TASK REQUIREMENTS:
Extend the text on Star Destroyers from the point where it stops, writing in the same style.

TEXT PASSAGE:
○ ○ ○ ○
A single Star Destroyer could project considerable influence over a star system in the name of the Empire: each can be deployed individually as both a forward operating base and as mobile weapon systems platform responsible for safeguarding multiple planets, trade routes, and systems, and carried enough firepower to subdue an entire planetary system or annihilate a small rebel fleet.

Notable examples of Star Destroyers include the precursor Venator-class Star Destroyer (prequel trilogy), the ubiquitous Imperial-class Star Destroyer (original trilogy), and the recent Resurgent-class and Xyston-class Star Destroyer (sequel trilogy). Numerous other classes of "Star Destroyers" share the basic triangular "dagger" hull; the successful v-shaped designs are explained in Legends as reflecting the Empire's "Tarkin's Doctrine" military philosophy and originating from Sith ideological influence, and have been adapted by numerous factions for a wide variety of applications. 

Numerous Star Destroyer models and toys have been released. The iconic scene in Star Wars (1977) featuring the Imperial Star Destroyer's first appearance where it pursues a Corellian Corvette has been called a milestone in special effects history.

Imperial Star Destroyer

Concept and design 

In draft scripts for the film that would become Star Wars, the term "Stardestroyer" refers to two-man fighters flown by what would become the Galactic Empire. The film's second draft features four Star Destroyers chasing a single Rebel ship, but the tremendous costs incurred by Industrial Light & Magic (ILM) when production began helped lead Lucas to use a single "terrifyingly large" Star Destroyer instead of four. ILM built a  shooting model that was about half the size of the model for the Tantive IV the Star Destroyer was chasing. Lucas asked ILM to build a larger Star Destroyer model to match the Tantive IV's scale, but ILM convinced him that the Dykstraflex camera invented for the film made this unnecessary. Nevertheless, they added additional hull details to the Star Destroyer model. The 13-second opening shot was the first special effects piece ILM completed, and its success was an essential test for the Dykstraflex.

ILM built a  Star Destroyer, equipped with internal lighting to provide a better sense of scale, for The Empire Strikes Back (1980).  According to chief model maker Lorne Peterson, the new Star Destroyer model was scaled to appear two and a half miles long, though their official length was revised in later sources.

The Imperial I-class Star Destroyers are white, as shown in A New Hope, Rogue One, and Solo. The Imperial II-class Star Destroyers in The Empire Strikes Back and Return of the Jedi are grey.
○ ○ ○ ○
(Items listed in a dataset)
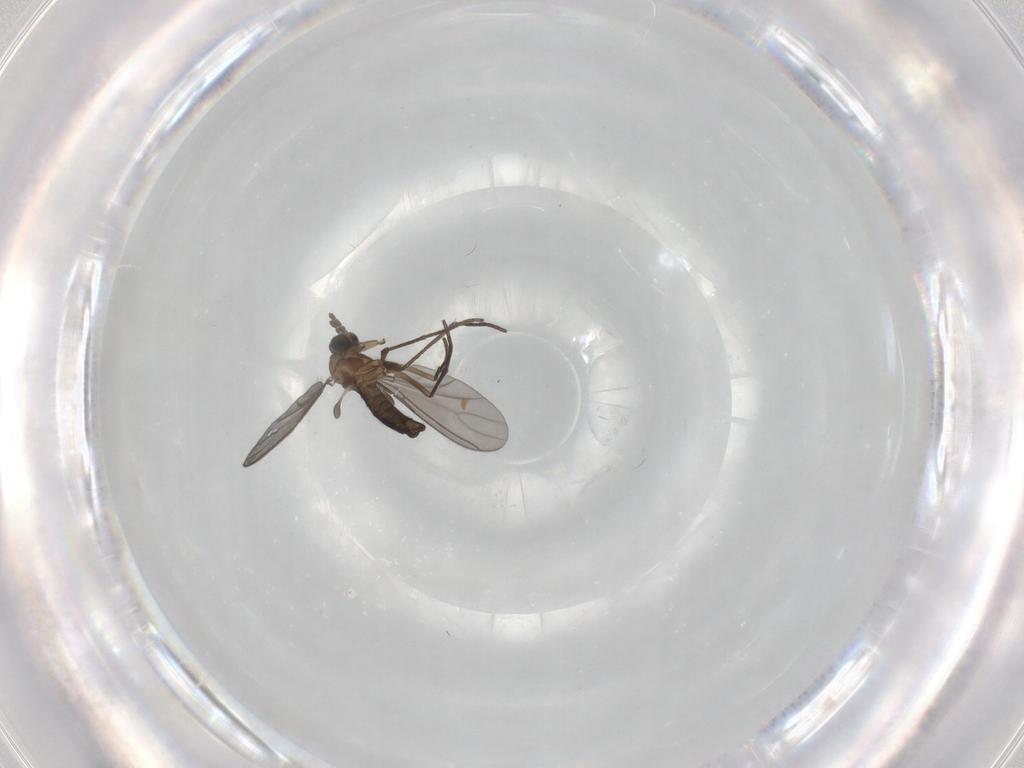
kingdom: Animalia
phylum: Arthropoda
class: Insecta
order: Diptera
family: Sciaridae
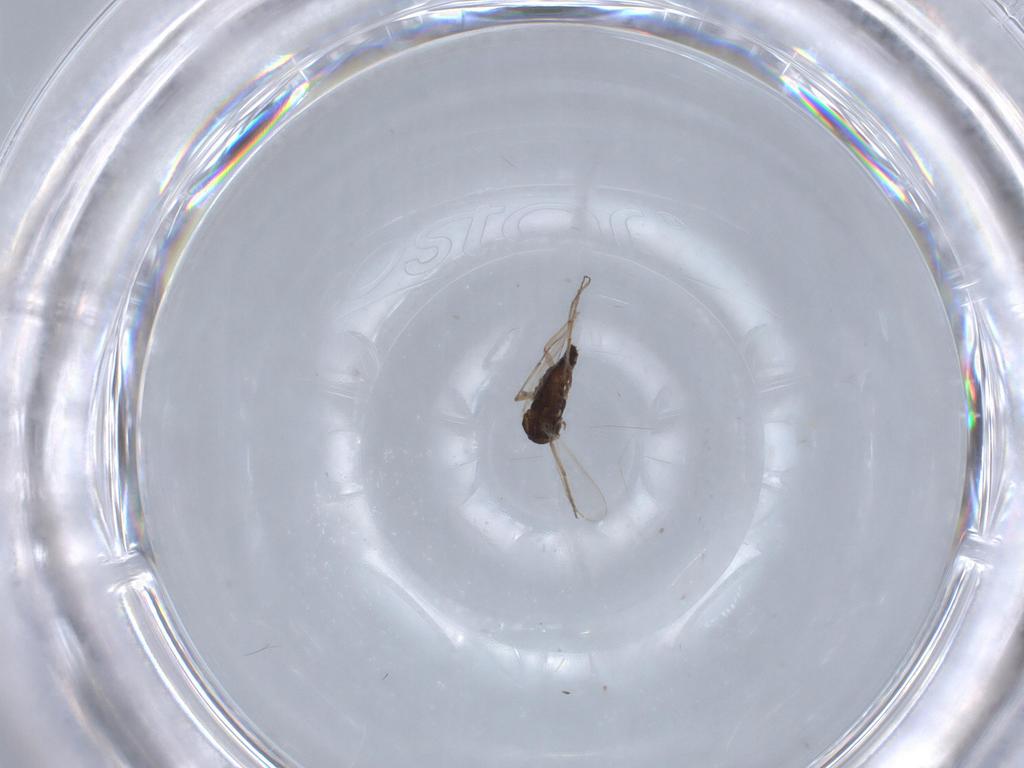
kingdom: Animalia
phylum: Arthropoda
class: Insecta
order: Diptera
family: Chironomidae
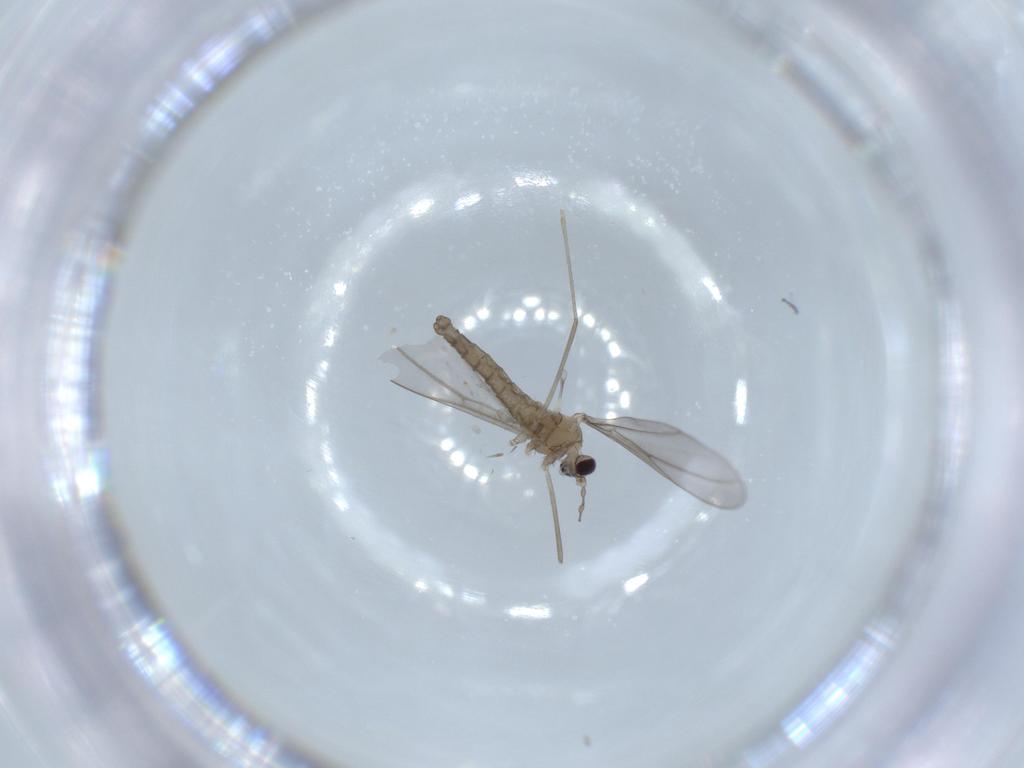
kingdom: Animalia
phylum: Arthropoda
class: Insecta
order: Diptera
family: Cecidomyiidae
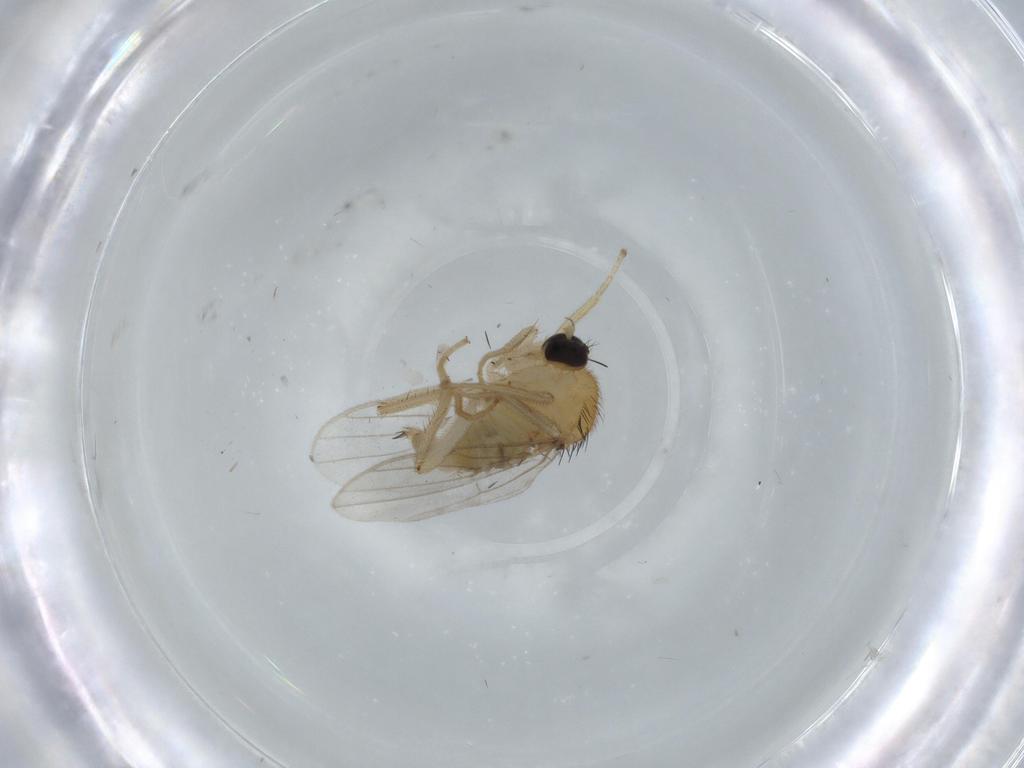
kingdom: Animalia
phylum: Arthropoda
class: Insecta
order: Diptera
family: Hybotidae
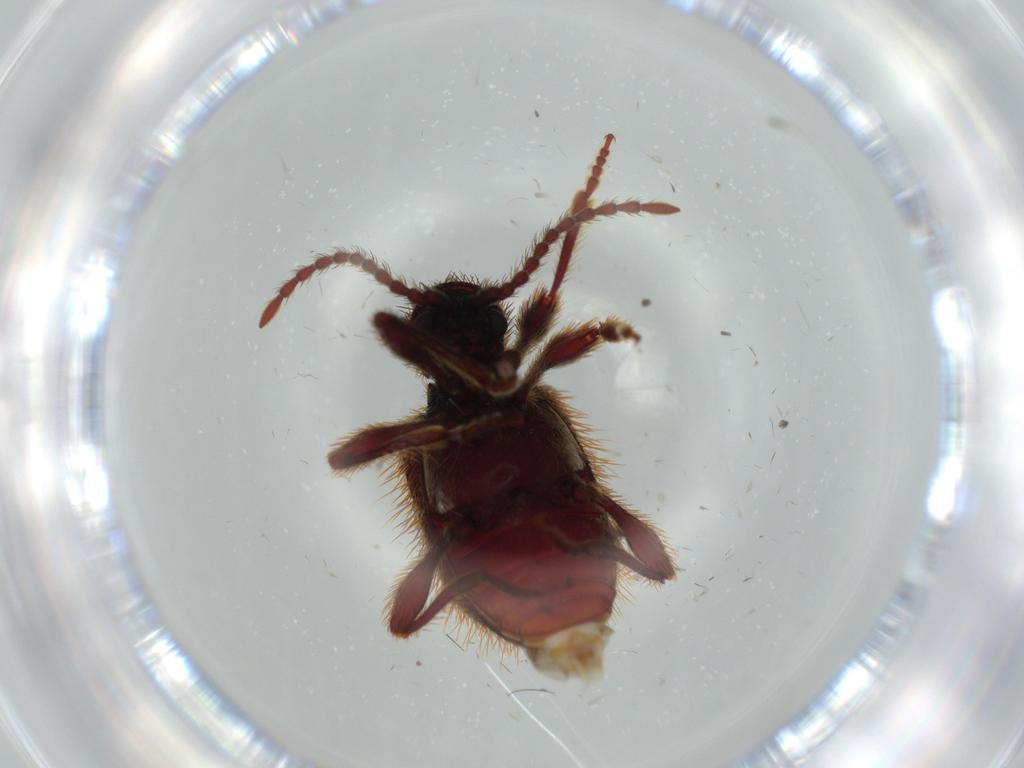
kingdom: Animalia
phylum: Arthropoda
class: Insecta
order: Coleoptera
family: Ptinidae
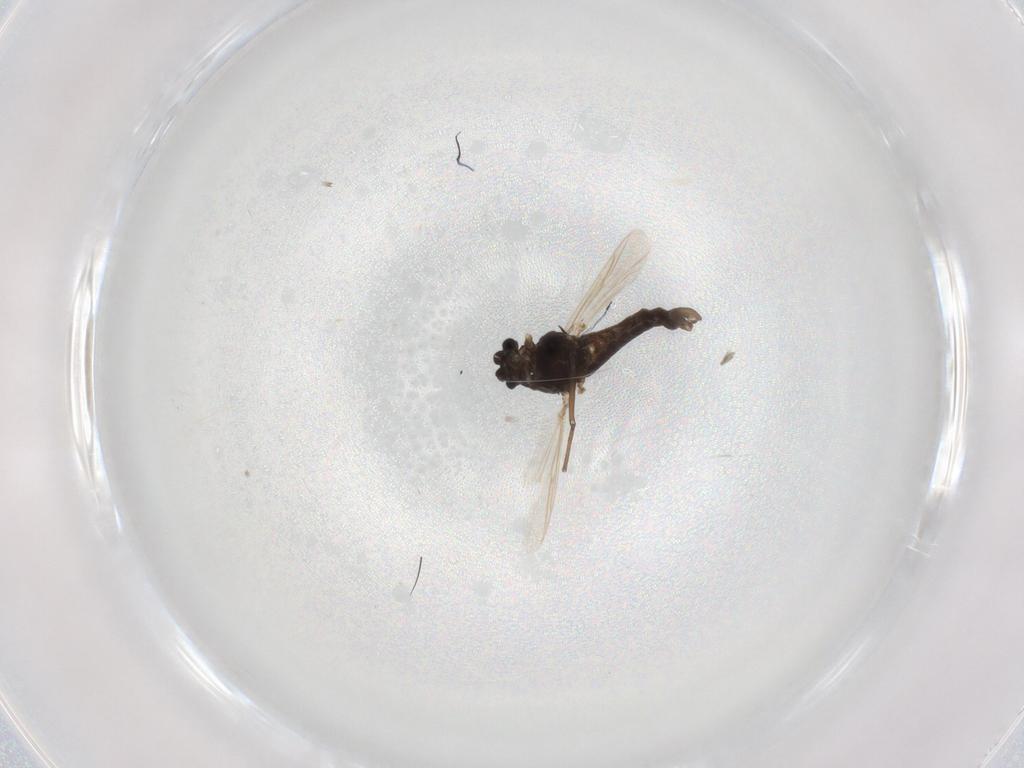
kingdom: Animalia
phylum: Arthropoda
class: Insecta
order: Diptera
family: Chironomidae
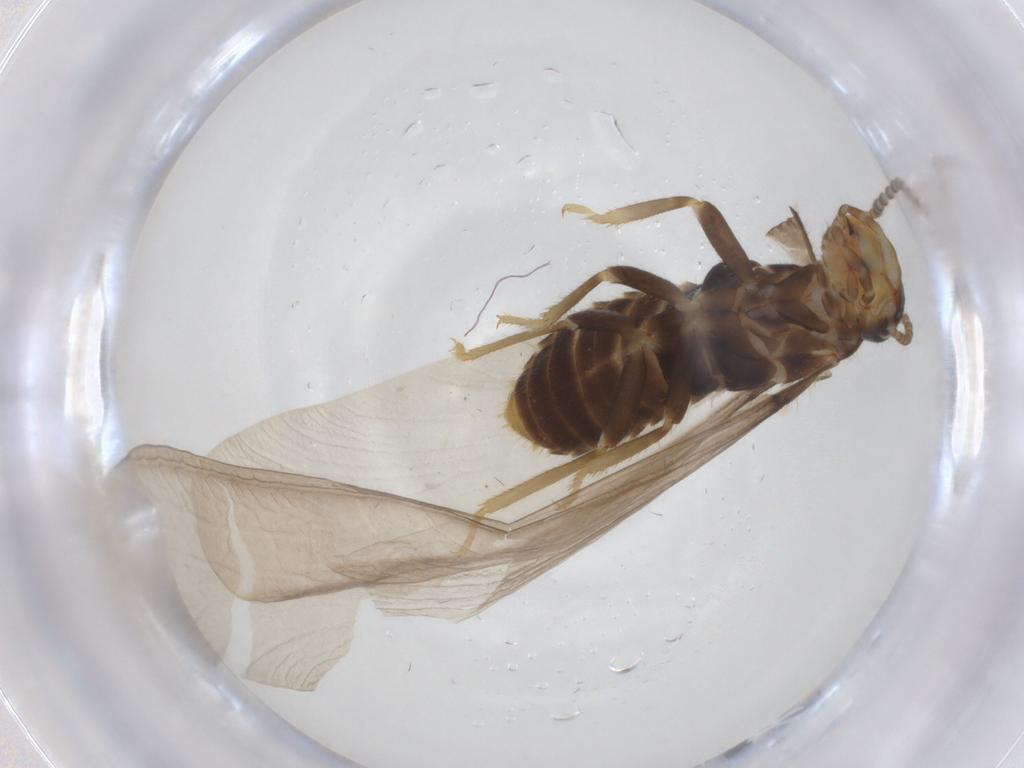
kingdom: Animalia
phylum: Arthropoda
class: Insecta
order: Blattodea
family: Rhinotermitidae
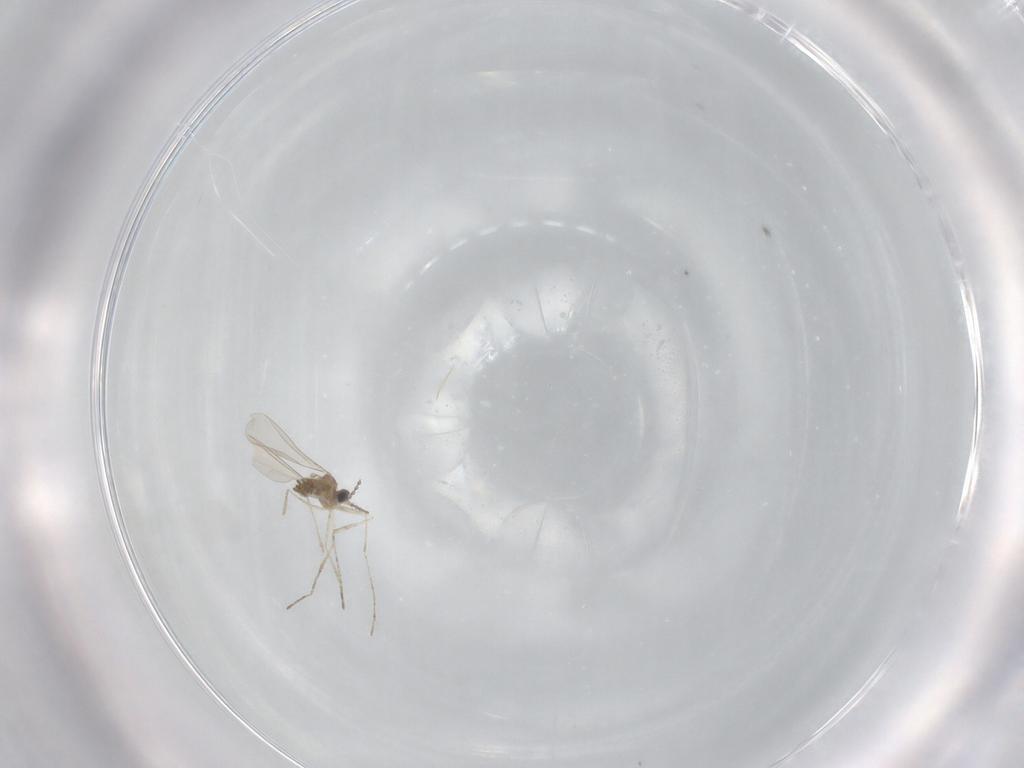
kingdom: Animalia
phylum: Arthropoda
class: Insecta
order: Diptera
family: Cecidomyiidae
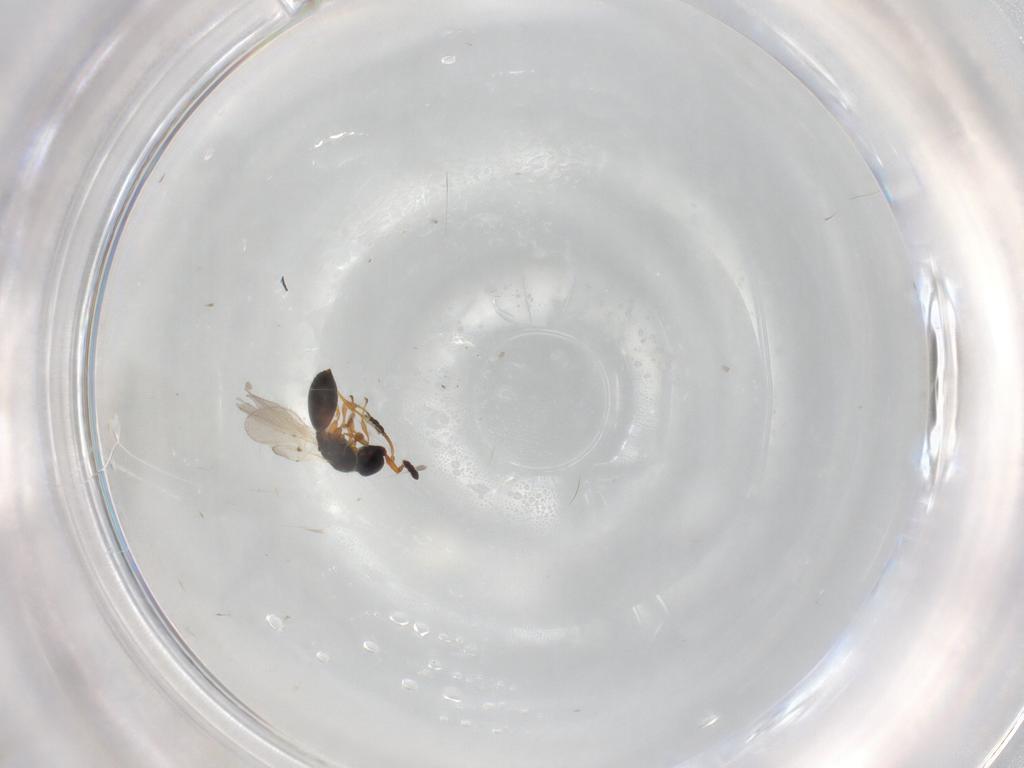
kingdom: Animalia
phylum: Arthropoda
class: Insecta
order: Hymenoptera
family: Diapriidae
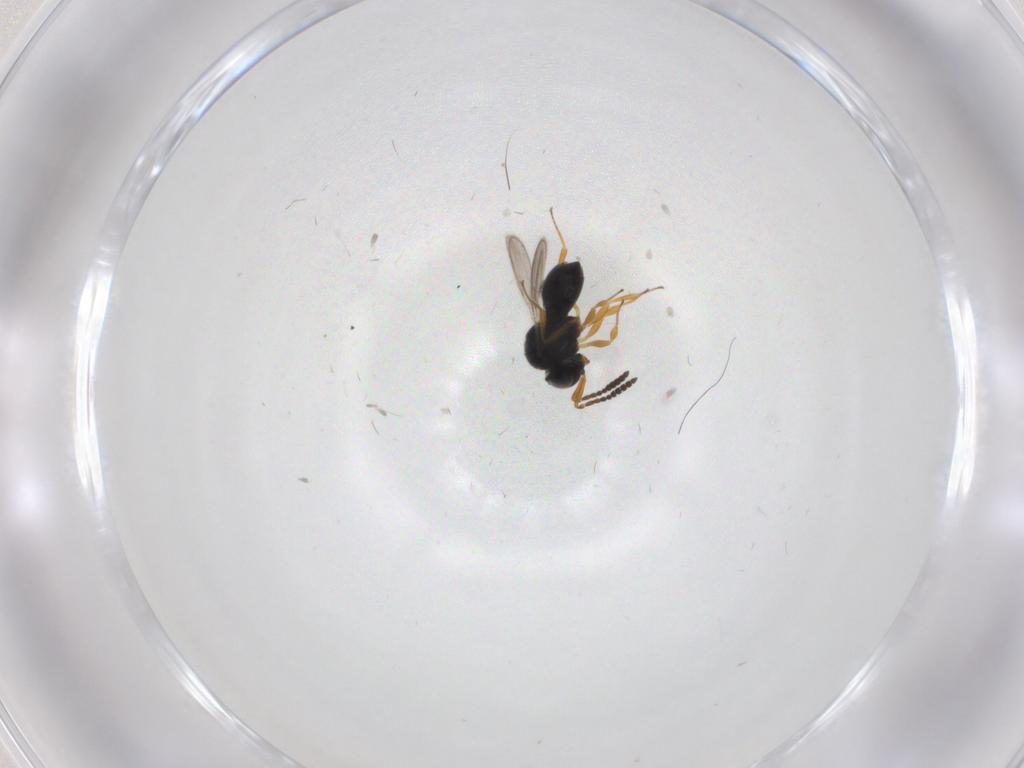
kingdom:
○ ○ ○ ○
RESULT BELOW:
Depiction 
The iconic Imperial-class Star Destroyer first appears in the opening scene of Star Wars (1977), where the Imperial Star Destroyer Devastator (carrying Darth Vader) chases the CR90 Corvette Tantive IV (carrying Princess Leia) above Tatooine after the latter had fled from Scarif.  Background literature describes Imperial-class Star Destroyers as the chief warship of the Imperial Navy and symbol of Imperial might.  These enormous capital ships are used to enforce the Emperor's will, bolster Imperial-backed governments, and act as mobile headquarters for senior Imperial commanders.  In addition to their powerful armament, a Star Destroyer carries troops and vehicles for ground operations and a full wing of TIE Fighters (typically 48 fighters, 12 bombers and 12 boarding craft).  A single Star Destroyer is considered sufficient to overwhelm a rebellious planet, though major industrialized worlds may be assaulted by a fleet of six Star Destroyers with support cruisers and supply craft.  Deep-crust survival bunkers are regarded as a last refuge in the event of planetary bombardment by Imperial Star Destroyers.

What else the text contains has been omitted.